URMC, FDA to collaborate on national data repository for heart research

- 9 Jul 2008
By University of Rochester Medical Center   
Page 2 of 2

"The opportunity to interact with Dr. Couderc and the University of Rochester is important for at least two reasons," said Norman Stockbridge, M.D., director of FDA's Division of Cardiovascular and Renal Products. "First, they are accumulating unique data that will be useful in understanding how certain cardiac risks can be revealed by specific changes seen on the electrocardiogram. Second, Dr. Couderc and his colleagues bring valuable expertise in identifying properties of the ECG tracing that reveal whether a drug is causing a specific side effect, or that reveal a patient's susceptibility to dangerous heart arrhythmias."

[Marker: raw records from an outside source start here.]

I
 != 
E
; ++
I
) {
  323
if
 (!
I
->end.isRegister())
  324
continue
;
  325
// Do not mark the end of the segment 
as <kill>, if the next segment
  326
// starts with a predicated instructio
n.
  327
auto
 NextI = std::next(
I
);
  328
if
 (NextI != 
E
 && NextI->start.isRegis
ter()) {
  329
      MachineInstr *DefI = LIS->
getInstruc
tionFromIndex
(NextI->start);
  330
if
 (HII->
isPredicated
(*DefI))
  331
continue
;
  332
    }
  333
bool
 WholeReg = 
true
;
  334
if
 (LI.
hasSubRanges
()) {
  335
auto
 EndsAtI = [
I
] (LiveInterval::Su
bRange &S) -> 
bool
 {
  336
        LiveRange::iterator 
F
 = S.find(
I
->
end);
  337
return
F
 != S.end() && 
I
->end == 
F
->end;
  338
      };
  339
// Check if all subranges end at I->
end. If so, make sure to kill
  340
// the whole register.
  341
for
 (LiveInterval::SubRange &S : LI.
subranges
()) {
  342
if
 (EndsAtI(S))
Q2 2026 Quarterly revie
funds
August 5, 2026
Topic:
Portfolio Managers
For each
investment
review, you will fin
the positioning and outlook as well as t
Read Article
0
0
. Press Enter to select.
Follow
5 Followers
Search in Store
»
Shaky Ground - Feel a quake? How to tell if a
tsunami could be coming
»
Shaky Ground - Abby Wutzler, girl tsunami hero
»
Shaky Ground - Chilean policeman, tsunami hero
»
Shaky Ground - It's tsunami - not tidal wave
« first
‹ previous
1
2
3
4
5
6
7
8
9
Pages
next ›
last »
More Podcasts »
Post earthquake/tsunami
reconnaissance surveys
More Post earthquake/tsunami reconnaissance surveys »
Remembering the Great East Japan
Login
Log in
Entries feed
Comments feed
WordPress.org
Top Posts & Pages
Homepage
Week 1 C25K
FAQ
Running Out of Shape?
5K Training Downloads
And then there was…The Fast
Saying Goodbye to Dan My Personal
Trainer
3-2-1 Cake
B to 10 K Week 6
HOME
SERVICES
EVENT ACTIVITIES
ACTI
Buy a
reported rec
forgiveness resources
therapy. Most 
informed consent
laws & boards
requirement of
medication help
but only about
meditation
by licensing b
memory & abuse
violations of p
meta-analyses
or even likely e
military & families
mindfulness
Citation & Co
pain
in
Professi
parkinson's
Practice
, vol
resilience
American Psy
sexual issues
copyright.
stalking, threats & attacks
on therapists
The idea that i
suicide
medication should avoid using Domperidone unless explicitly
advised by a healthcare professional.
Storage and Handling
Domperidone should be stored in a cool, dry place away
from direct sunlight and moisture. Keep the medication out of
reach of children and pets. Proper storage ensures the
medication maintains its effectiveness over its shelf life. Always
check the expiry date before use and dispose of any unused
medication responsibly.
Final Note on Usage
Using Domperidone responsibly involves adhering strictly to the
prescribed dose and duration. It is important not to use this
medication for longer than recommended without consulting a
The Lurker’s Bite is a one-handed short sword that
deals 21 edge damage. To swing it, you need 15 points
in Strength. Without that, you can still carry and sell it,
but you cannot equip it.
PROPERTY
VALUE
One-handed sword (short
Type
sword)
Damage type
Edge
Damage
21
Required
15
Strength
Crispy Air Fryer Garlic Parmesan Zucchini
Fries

Sudden cardiac arrest is the leading cause of death in the United States, resulting in over 450,000 deaths per year. One mechanism of cardiovascular death is related to drugs triggering a predisposition to lethal cardiac arrhythmias or by the drugs themselves. As part of FDA's regulatory review, the agency requires evidence of a drug's impact on the QT interval as one way to assess the cardiac risk associated with new compounds. The QT interval is a segment of an ECG recording that measures the process of ventricular repolarization – the period between the heart's contraction and recovery phase. If a drug prolongs the repolarization process, then it is generally believed to heighten the risk for adverse cardiac events. Prolongation of the QT interval associated with episodes of fatal ventricular arrhythmias is a leading cause of removal of drugs from the market and was a leading impetus toward international collaboration to develop specialized studies to monitor the QT prolongation effects of new drugs

The THEW will be housed at URMC's Heart Research Follow-up Program. The program is anticipated to be an international effort in the science of heart arrhythmias and a rare genetic condition associated with an abnormal QT interval, called the congenital Long QT Syndrome (LQTS). The university keeps an International Registry for LQTS, and follows thousands of families who have this inherited condition. One of the genetic forms of the QT prolongation syndrome is similar to the drug-induced syndrome, and the university's work focuses on developing the tools to identify individuals with either condition.